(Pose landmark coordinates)
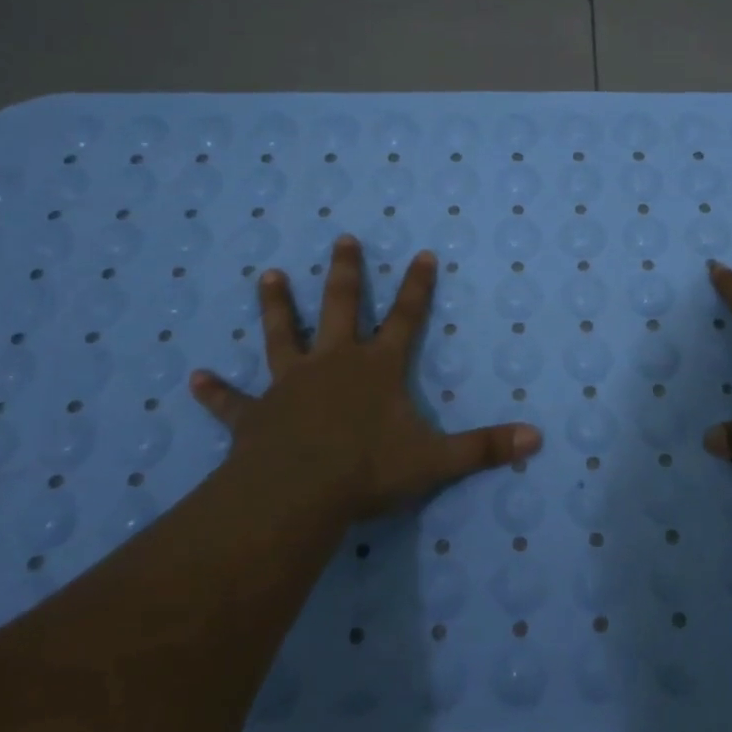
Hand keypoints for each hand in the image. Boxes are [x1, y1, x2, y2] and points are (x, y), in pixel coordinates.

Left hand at [189, 235, 542, 524]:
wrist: (297, 493)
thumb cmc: (368, 470)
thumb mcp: (436, 461)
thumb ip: (485, 448)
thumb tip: (537, 439)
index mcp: (377, 368)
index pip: (407, 317)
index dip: (418, 286)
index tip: (423, 253)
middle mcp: (334, 363)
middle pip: (342, 307)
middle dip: (347, 272)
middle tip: (343, 238)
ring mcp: (291, 384)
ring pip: (283, 334)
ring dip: (276, 306)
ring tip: (268, 275)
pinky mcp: (256, 415)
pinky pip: (233, 401)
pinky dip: (215, 391)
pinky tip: (194, 378)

- EXERCISE DIRECTIONS -
Return exactly the lines of the data, and only those, from the line with "ring mcp: (291, 384)" through the last line, inclusive.

- WORKED SOLUTION -
ring mcp: (291, 384)
ring pip: (283, 334)
ring dip: (276, 306)
ring tip: (268, 275)
pinky mcp: (256, 415)
pinky pip: (233, 401)
pinky dip: (215, 391)
pinky tip: (194, 378)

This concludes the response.